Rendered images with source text
╔══
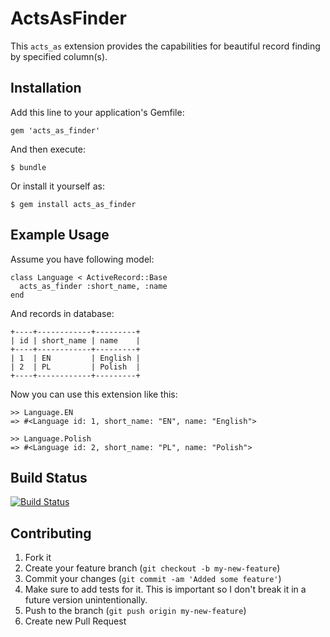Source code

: # ActsAsFinder

This `acts_as` extension provides the capabilities for beautiful record finding by specified column(s).

## Installation

Add this line to your application's Gemfile:

    gem 'acts_as_finder'

And then execute:

    $ bundle

Or install it yourself as:

    $ gem install acts_as_finder

## Example Usage

Assume you have following model:

    class Language < ActiveRecord::Base
      acts_as_finder :short_name, :name
    end
	
And records in database:

    +----+------------+---------+
    | id | short_name | name    |
    +----+------------+---------+
    | 1  | EN         | English |
    | 2  | PL         | Polish  |
    +----+------------+---------+

Now you can use this extension like this:

    >> Language.EN
    => #<Language id: 1, short_name: "EN", name: "English"> 

    >> Language.Polish
    => #<Language id: 2, short_name: "PL", name: "Polish">
    
## Build Status
[![Build Status](https://secure.travis-ci.org/tomgi/acts_as_finder.png)](https://secure.travis-ci.org/tomgi/acts_as_finder)

## Contributing

1. Fork it
2. Create your feature branch (`git checkout -b my-new-feature`)
3. Commit your changes (`git commit -am 'Added some feature'`)
4. Make sure to add tests for it. This is important so I don't break it in a future version unintentionally.
5. Push to the branch (`git push origin my-new-feature`)
6. Create new Pull Request
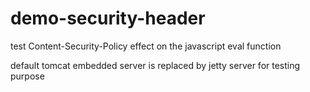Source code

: # demo-security-header

test Content-Security-Policy effect on the javascript eval function

default tomcat embedded server is replaced by jetty server for testing purpose
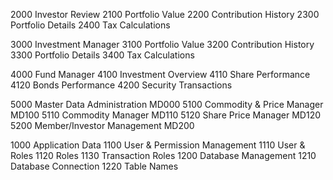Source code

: 2000    Investor Review
2100      Portfolio Value
2200      Contribution History
2300      Portfolio Details
2400      Tax Calculations

3000    Investment Manager
3100      Portfolio Value
3200      Contribution History
3300      Portfolio Details
3400      Tax Calculations

4000    Fund Manager
4100      Investment Overview
4110        Share Performance
4120        Bonds Performance
4200      Security Transactions

5000    Master Data Administration              MD000
5100      Commodity & Price Manager             MD100
5110        Commodity Manager                   MD110
5120        Share Price Manager                 MD120
5200      Member/Investor Management            MD200

1000    Application Data
1100      User & Permission Management
1110        User & Roles
1120        Roles
1130        Transaction Roles
1200      Database Management
1210        Database Connection
1220        Table Names
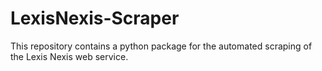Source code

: # LexisNexis-Scraper
This repository contains a python package for the automated scraping of the Lexis Nexis web service. 
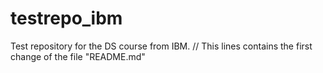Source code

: # testrepo_ibm
Test repository for the DS course from IBM. //
This lines contains the first change of the file "README.md"
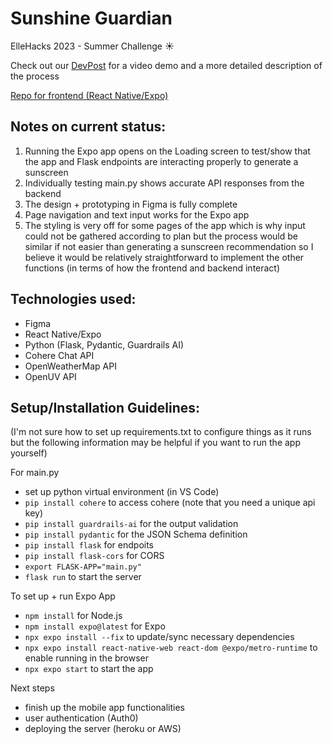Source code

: # Sunshine Guardian
ElleHacks 2023 - Summer Challenge ☀️

Check out our [DevPost](https://devpost.com/software/sunshine-guardian) for a video demo and a more detailed description of the process

[Repo for frontend (React Native/Expo)](https://github.com/kkatherineliu/sunshine-guardian-frontend)

## Notes on current status:
1) Running the Expo app opens on the Loading screen to test/show that the app and Flask endpoints are interacting properly to generate a sunscreen
2) Individually testing main.py shows accurate API responses from the backend
3) The design + prototyping in Figma is fully complete
4) Page navigation and text input works for the Expo app
5) The styling is very off for some pages of the app which is why input could not be gathered according to plan but the process would be similar if not easier than generating a sunscreen recommendation so I believe it would be relatively straightforward to implement the other functions (in terms of how the frontend and backend interact)

## Technologies used:
- Figma
- React Native/Expo
- Python (Flask, Pydantic, Guardrails AI)
- Cohere Chat API
- OpenWeatherMap API
- OpenUV API

## Setup/Installation Guidelines:
(I'm not sure how to set up requirements.txt to configure things as it runs but the following information may be helpful if you want to run the app yourself)

For main.py
- set up python virtual environment (in VS Code)
- `pip install cohere` to access cohere (note that you need a unique api key)
- `pip install guardrails-ai` for the output validation 
- `pip install pydantic` for the JSON Schema definition
- `pip install flask` for endpoits
- `pip install flask-cors` for CORS
- `export FLASK-APP="main.py"`
- `flask run` to start the server

To set up + run Expo App
- `npm install` for Node.js
- `npm install expo@latest` for Expo
- `npx expo install --fix` to update/sync necessary dependencies
- `npx expo install react-native-web react-dom @expo/metro-runtime` to enable running in the browser
- `npx expo start` to start the app
  
Next steps
- finish up the mobile app functionalities
- user authentication (Auth0)
- deploying the server (heroku or AWS)
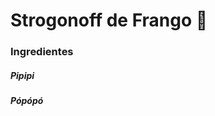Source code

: # Strogonoff de Frango :chicken:

### Ingredientes

<H5> Pipipi</h5> 


<H5> Pópópó
    
</h5>











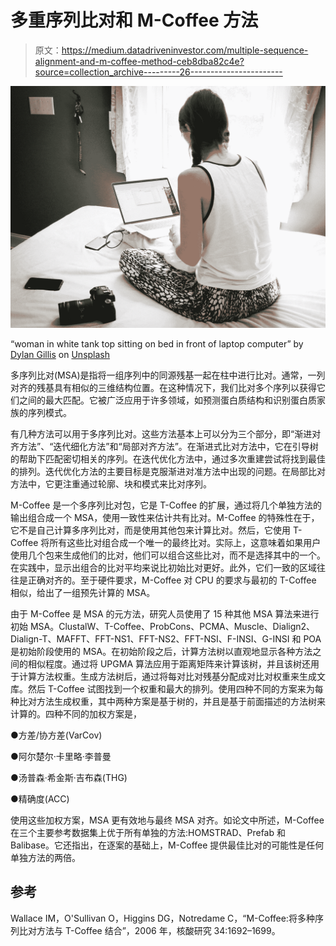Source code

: # 多重序列比对和 M-Coffee 方法

> 原文：<https://medium.datadriveninvestor.com/multiple-sequence-alignment-and-m-coffee-method-ceb8dba82c4e?source=collection_archive---------26----------------------->

![](img/aa45bc73cbb4b26d33d281ab1deaaae9.png)

“woman in white tank top sitting on bed in front of laptop computer” by [Dylan Gillis](https://unsplash.com/@dylandgillis?utm_source=medium&utm_medium=referral) on [Unsplash](https://unsplash.com?utm_source=medium&utm_medium=referral)

多序列比对(MSA)是指将一组序列中的同源残基一起在柱中进行比对。通常，一列对齐的残基具有相似的三维结构位置。在这种情况下，我们比对多个序列以获得它们之间的最大匹配。它被广泛应用于许多领域，如预测蛋白质结构和识别蛋白质家族的序列模式。

有几种方法可以用于多序列比对。这些方法基本上可以分为三个部分，即“渐进对齐方法”、“迭代细化方法”和“局部对齐方法”。在渐进式比对方法中，它在引导树的帮助下匹配密切相关的序列。在迭代优化方法中，通过多次重建尝试将找到最佳的排列。迭代优化方法的主要目标是克服渐进对准方法中出现的问题。在局部比对方法中，它更注重通过轮廓、块和模式来比对序列。

M-Coffee 是一个多序列比对包，它是 T-Coffee 的扩展，通过将几个单独方法的输出组合成一个 MSA，使用一致性来估计共有比对。M-Coffee 的特殊性在于，它不是自己计算多序列比对，而是使用其他包来计算比对。然后，它使用 T-Coffee 将所有这些比对组合成一个唯一的最终比对。实际上，这意味着如果用户使用几个包来生成他们的比对，他们可以组合这些比对，而不是选择其中的一个。在实践中，显示出组合的比对平均来说比初始比对更好。此外，它们一致的区域往往是正确对齐的。至于硬件要求，M-Coffee 对 CPU 的要求与最初的 T-Coffee 相似，给出了一组预先计算的 MSA。

由于 M-Coffee 是 MSA 的元方法，研究人员使用了 15 种其他 MSA 算法来进行初始 MSA。ClustalW、T-Coffee、ProbCons、PCMA、Muscle、Dialign2、Dialign-T、MAFFT、FFT-NS1、FFT-NS2、FFT-NSI、F-INSI、G-INSI 和 POA 是初始阶段使用的 MSA。在初始阶段之后，计算方法树以直观地显示各种方法之间的相似程度。通过将 UPGMA 算法应用于距离矩阵来计算该树，并且该树还用于计算方法权重。生成方法树后，通过将每对比对残基分配成对比对权重来生成文库。然后 T-Coffee 试图找到一个权重和最大的排列。使用四种不同的方案来为每种比对方法生成权重，其中两种方案是基于树的，并且是基于前面描述的方法树来计算的。四种不同的加权方案是，

●方差/协方差(VarCov)

●阿尔楚尔·卡里略·李普曼

●汤普森·希金斯·吉布森(THG)

●精确度(ACC)

使用这些加权方案，MSA 更有效地与最终 MSA 对齐。如论文中所述，M-Coffee 在三个主要参考数据集上优于所有单独的方法:HOMSTRAD、Prefab 和 Balibase。它还指出，在逐案的基础上，M-Coffee 提供最佳比对的可能性是任何单独方法的两倍。

## 参考

Wallace IM，O'Sullivan O，Higgins DG，Notredame C，“M-Coffee:将多种序列比对方法与 T-Coffee 结合”，2006 年，核酸研究 34:1692–1699。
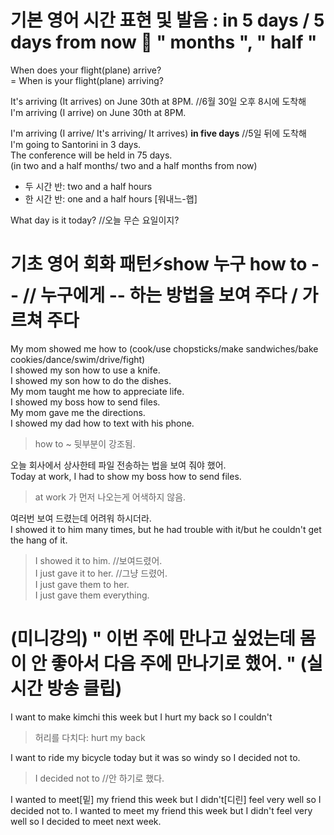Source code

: # 기본 영어 시간 표현 및 발음 : in 5 days / 5 days from now 💬 " months ", " half "
When does your flight(plane) arrive?  
= When is your flight(plane) arriving?  

It's arriving (It arrives) on June 30th at 8PM. //6월 30일 오후 8시에 도착해  
I'm arriving (I arrive) on June 30th at 8PM.  

I'm arriving (I arrive/ It's arriving/ It arrives) **in five days**  //5일 뒤에 도착해  
I'm going to Santorini in 3 days.  
The conference will be held in 75 days.   
(in two and a half months/ two and a half months from now)  
- 두 시간 반: two and a half hours  
- 한 시간 반: one and a half hours  [워내느-햅]  

What day is it today?   //오늘 무슨 요일이지?  


# 기초 영어 회화 패턴⚡️show 누구 how to -- // 누구에게 -- 하는 방법을 보여 주다 / 가르쳐 주다
My mom showed me how to (cook/use chopsticks/make sandwiches/bake cookies/dance/swim/drive/fight)  
I showed my son how to use a knife.  
I showed my son how to do the dishes.  
My mom taught me how to appreciate life.  
I showed my boss how to send files.  
My mom gave me the directions.  
I showed my dad how to text with his phone.  
> how to ~ 뒷부분이 강조됨.  

오늘 회사에서 상사한테 파일 전송하는 법을 보여 줘야 했어.  
Today at work, I had to show my boss how to send files.  
> at work 가 먼저 나오는게 어색하지 않음.  

여러번 보여 드렸는데 어려워 하시더라.  
I showed it to him many times, but he had trouble with it/but he couldn't get the hang of it.  
> I showed it to him.   //보여드렸어.  
> I just gave it to her.  //그냥 드렸어.  
> I just gave them to her.  
> I just gave them everything.  
 
# (미니강의) " 이번 주에 만나고 싶었는데 몸이 안 좋아서 다음 주에 만나기로 했어. " (실시간 방송 클립)
I want to make kimchi this week but I hurt my back so I couldn't  
> 허리를 다치다: hurt my back  

I want to ride my bicycle today but it was so windy so I decided not to.  
> I decided not to  //안 하기로 했다.

I wanted to meet[밑] my friend this week but I didn't[디린] feel very well so I decided not to.
I wanted to meet my friend this week but I didn't feel very well so I decided to meet next week.
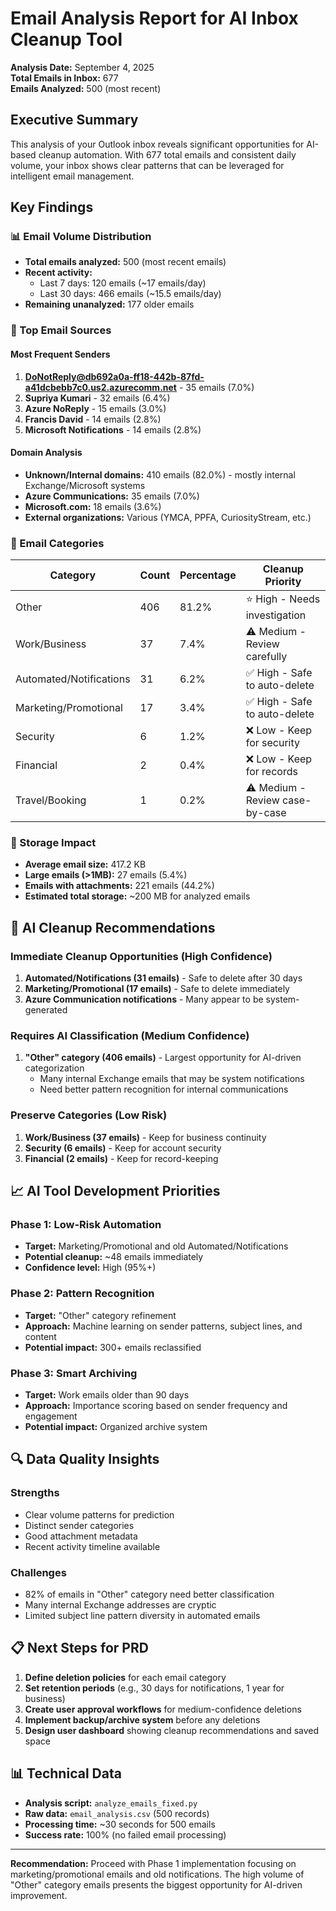 # Email Analysis Report for AI Inbox Cleanup Tool

**Analysis Date:** September 4, 2025  
**Total Emails in Inbox:** 677  
**Emails Analyzed:** 500 (most recent)

## Executive Summary

This analysis of your Outlook inbox reveals significant opportunities for AI-based cleanup automation. With 677 total emails and consistent daily volume, your inbox shows clear patterns that can be leveraged for intelligent email management.

## Key Findings

### 📊 Email Volume Distribution
- **Total emails analyzed:** 500 (most recent emails)
- **Recent activity:**
  - Last 7 days: 120 emails (~17 emails/day)
  - Last 30 days: 466 emails (~15.5 emails/day)
- **Remaining unanalyzed:** 177 older emails

### 👥 Top Email Sources

#### Most Frequent Senders
1. **DoNotReply@db692a0a-ff18-442b-87fd-a41dcbebb7c0.us2.azurecomm.net** - 35 emails (7.0%)
2. **Supriya Kumari** - 32 emails (6.4%)
3. **Azure NoReply** - 15 emails (3.0%)
4. **Francis David** - 14 emails (2.8%)
5. **Microsoft Notifications** - 14 emails (2.8%)

#### Domain Analysis
- **Unknown/Internal domains:** 410 emails (82.0%) - mostly internal Exchange/Microsoft systems
- **Azure Communications:** 35 emails (7.0%)
- **Microsoft.com:** 18 emails (3.6%)
- **External organizations:** Various (YMCA, PPFA, CuriosityStream, etc.)

### 📁 Email Categories

| Category | Count | Percentage | Cleanup Priority |
|----------|-------|------------|------------------|
| Other | 406 | 81.2% | ⭐ High - Needs investigation |
| Work/Business | 37 | 7.4% | ⚠️ Medium - Review carefully |
| Automated/Notifications | 31 | 6.2% | ✅ High - Safe to auto-delete |
| Marketing/Promotional | 17 | 3.4% | ✅ High - Safe to auto-delete |
| Security | 6 | 1.2% | ❌ Low - Keep for security |
| Financial | 2 | 0.4% | ❌ Low - Keep for records |
| Travel/Booking | 1 | 0.2% | ⚠️ Medium - Review case-by-case |

### 💾 Storage Impact

- **Average email size:** 417.2 KB
- **Large emails (>1MB):** 27 emails (5.4%)
- **Emails with attachments:** 221 emails (44.2%)
- **Estimated total storage:** ~200 MB for analyzed emails

## 🎯 AI Cleanup Recommendations

### Immediate Cleanup Opportunities (High Confidence)
1. **Automated/Notifications (31 emails)** - Safe to delete after 30 days
2. **Marketing/Promotional (17 emails)** - Safe to delete immediately
3. **Azure Communication notifications** - Many appear to be system-generated

### Requires AI Classification (Medium Confidence)
1. **"Other" category (406 emails)** - Largest opportunity for AI-driven categorization
   - Many internal Exchange emails that may be system notifications
   - Need better pattern recognition for internal communications

### Preserve Categories (Low Risk)
1. **Work/Business (37 emails)** - Keep for business continuity
2. **Security (6 emails)** - Keep for account security
3. **Financial (2 emails)** - Keep for record-keeping

## 📈 AI Tool Development Priorities

### Phase 1: Low-Risk Automation
- **Target:** Marketing/Promotional and old Automated/Notifications
- **Potential cleanup:** ~48 emails immediately
- **Confidence level:** High (95%+)

### Phase 2: Pattern Recognition
- **Target:** "Other" category refinement
- **Approach:** Machine learning on sender patterns, subject lines, and content
- **Potential impact:** 300+ emails reclassified

### Phase 3: Smart Archiving
- **Target:** Work emails older than 90 days
- **Approach:** Importance scoring based on sender frequency and engagement
- **Potential impact:** Organized archive system

## 🔍 Data Quality Insights

### Strengths
- Clear volume patterns for prediction
- Distinct sender categories
- Good attachment metadata
- Recent activity timeline available

### Challenges
- 82% of emails in "Other" category need better classification
- Many internal Exchange addresses are cryptic
- Limited subject line pattern diversity in automated emails

## 📋 Next Steps for PRD

1. **Define deletion policies** for each email category
2. **Set retention periods** (e.g., 30 days for notifications, 1 year for business)
3. **Create user approval workflows** for medium-confidence deletions
4. **Implement backup/archive system** before any deletions
5. **Design user dashboard** showing cleanup recommendations and saved space

## 📊 Technical Data

- **Analysis script:** `analyze_emails_fixed.py`
- **Raw data:** `email_analysis.csv` (500 records)
- **Processing time:** ~30 seconds for 500 emails
- **Success rate:** 100% (no failed email processing)

---

**Recommendation:** Proceed with Phase 1 implementation focusing on marketing/promotional emails and old notifications. The high volume of "Other" category emails presents the biggest opportunity for AI-driven improvement.
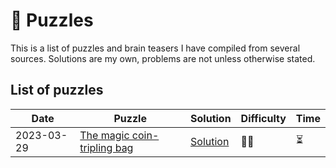 # 🧠 Puzzles

This is a list of puzzles and brain teasers I have compiled from several sources. Solutions are my own, problems are not unless otherwise stated.

## List of puzzles

| Date       | Puzzle                                                                      | Solution                                                          | Difficulty | Time |
| ---------- | --------------------------------------------------------------------------- | ----------------------------------------------------------------- | ---------- | ---- |
| 2023-03-29 | [The magic coin-tripling bag](/The_magic_coin-tripling_bag/README.md) | [Solution](/The_magic_coin-tripling_bag/Solution/README.md) | 🧠🧠         | ⏳    |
╚══
*REQUIRED ACTION*. If a line of the data above contains "yourself", copy it out.

*ANSWER TO THIS EXERCISE*.
Or install it yourself as:
(I'm not sure how to set up requirements.txt to configure things as it runs but the following information may be helpful if you want to run the app yourself)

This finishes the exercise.